L’investissement public, qui était un véritable moteur de la croissance économique, est quasiment absent malgré une augmentation vertigineuse des dépenses publiques.

Le budget de l’État est devenu trop gros par rapport à la taille de l’économie, il s’est calcifié et il est devenu stérile. La politique monétaire est maintenant exclusivement déterminée par le concept de l’indépendance de la Banque centrale (BCT).

Ceci implique que la BCT se donne comme mission exclusive de défendre le taux d’inflation et la « stabilité du Dinar » même si cela se fait aux dépens de la croissance économique, de la création d’emplois, et de l’amélioration du bien être du citoyen.

Que faire donc, dix ans après?

De deux choses l’une:

– les Tunisiens reprennent leurs affaires en main et trouvent une issue pacifique au blocage politique que connait le pays.
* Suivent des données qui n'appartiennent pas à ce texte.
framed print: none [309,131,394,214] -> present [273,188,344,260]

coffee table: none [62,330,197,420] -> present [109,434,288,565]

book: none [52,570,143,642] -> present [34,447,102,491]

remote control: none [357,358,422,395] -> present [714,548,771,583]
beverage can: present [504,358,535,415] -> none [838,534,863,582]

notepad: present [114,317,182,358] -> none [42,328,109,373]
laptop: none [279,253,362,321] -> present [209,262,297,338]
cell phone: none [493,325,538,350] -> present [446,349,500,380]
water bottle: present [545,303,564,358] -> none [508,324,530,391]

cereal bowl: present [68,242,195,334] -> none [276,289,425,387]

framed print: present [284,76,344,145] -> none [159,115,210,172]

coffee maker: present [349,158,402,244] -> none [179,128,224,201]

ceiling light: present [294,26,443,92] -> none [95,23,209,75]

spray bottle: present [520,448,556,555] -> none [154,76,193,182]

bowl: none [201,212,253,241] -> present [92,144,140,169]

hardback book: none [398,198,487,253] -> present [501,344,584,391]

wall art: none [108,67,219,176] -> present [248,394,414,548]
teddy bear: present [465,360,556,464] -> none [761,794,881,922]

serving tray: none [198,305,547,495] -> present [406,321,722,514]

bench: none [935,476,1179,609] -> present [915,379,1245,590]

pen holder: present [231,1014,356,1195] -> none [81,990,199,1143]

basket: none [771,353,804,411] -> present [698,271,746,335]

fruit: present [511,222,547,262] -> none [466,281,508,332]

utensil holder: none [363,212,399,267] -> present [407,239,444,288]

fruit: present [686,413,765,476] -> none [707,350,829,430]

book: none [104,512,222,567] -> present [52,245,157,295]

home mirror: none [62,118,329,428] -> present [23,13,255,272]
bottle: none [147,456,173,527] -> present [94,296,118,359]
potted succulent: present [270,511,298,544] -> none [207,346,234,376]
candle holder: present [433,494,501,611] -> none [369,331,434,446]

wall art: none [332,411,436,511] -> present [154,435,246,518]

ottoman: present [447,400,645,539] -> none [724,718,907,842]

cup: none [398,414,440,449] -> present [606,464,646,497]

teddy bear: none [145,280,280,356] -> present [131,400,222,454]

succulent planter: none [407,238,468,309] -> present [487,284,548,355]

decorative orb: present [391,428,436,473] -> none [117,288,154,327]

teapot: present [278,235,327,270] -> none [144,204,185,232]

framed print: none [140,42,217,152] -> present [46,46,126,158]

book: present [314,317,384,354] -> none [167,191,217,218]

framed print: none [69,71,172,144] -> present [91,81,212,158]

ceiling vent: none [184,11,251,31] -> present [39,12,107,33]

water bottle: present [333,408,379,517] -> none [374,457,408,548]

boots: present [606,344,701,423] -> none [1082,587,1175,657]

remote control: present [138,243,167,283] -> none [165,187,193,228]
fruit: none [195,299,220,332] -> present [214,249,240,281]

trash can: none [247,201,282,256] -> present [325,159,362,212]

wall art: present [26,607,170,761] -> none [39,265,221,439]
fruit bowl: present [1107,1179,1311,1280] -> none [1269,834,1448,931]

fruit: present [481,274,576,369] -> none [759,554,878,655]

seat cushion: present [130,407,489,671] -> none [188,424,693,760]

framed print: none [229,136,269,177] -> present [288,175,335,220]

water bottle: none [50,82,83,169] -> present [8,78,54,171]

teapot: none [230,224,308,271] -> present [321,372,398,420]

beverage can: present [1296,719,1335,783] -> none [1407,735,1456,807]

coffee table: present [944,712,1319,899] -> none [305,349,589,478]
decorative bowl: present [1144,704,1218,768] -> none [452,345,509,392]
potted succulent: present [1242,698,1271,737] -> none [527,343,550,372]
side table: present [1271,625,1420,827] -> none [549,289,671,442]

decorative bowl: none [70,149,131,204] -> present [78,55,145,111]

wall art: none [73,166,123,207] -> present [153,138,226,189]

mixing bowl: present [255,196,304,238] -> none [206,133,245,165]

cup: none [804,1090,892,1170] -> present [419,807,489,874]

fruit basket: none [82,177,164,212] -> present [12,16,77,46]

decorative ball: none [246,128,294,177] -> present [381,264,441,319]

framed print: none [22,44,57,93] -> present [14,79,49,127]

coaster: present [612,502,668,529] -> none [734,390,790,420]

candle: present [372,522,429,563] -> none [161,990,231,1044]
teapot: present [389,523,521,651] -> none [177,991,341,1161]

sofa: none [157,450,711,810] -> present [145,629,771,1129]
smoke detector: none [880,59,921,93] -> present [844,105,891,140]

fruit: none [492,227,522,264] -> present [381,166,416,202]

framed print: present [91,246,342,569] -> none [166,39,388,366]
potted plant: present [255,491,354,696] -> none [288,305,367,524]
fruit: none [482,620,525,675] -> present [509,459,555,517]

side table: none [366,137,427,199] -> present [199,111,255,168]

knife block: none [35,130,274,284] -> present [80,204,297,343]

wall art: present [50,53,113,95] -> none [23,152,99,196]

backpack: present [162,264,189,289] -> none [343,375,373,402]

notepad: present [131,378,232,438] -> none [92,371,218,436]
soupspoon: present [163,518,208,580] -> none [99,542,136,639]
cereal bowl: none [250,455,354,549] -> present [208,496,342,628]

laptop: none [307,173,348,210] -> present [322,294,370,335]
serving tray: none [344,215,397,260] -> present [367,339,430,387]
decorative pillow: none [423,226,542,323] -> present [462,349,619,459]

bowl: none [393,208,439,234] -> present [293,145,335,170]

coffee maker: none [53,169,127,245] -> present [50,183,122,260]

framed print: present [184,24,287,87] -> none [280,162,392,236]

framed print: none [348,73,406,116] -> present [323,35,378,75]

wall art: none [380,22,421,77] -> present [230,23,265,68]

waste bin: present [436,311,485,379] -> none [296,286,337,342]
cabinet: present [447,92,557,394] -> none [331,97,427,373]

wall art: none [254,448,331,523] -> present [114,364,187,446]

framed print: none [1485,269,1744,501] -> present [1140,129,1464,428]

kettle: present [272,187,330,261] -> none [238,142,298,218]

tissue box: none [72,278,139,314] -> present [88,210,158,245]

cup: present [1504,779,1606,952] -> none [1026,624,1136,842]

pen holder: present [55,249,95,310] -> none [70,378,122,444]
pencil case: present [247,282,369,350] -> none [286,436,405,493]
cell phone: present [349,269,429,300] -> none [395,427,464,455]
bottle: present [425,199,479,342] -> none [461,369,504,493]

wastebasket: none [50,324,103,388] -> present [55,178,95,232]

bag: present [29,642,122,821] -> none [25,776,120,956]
Ceci permettrait un passage à la troisième république et remettrait les Tunisiens au travail. Dans ce cas les problèmes économiques et financiers redeviennent gérables. Et dans ce cas toute l’expérience démocratique peut être sauvée;

– les Tunisiens se montrent incapables de trouver une sortie de crise politique. Dans ce cas ce serait le chaos généralisé. Et la Tunisie se trouverait entraînée dans le tourbillon du rééchelonnement de sa dette extérieure avec de sérieuse menaces sur sa souveraineté et sur le devenir de son expérience démocratique.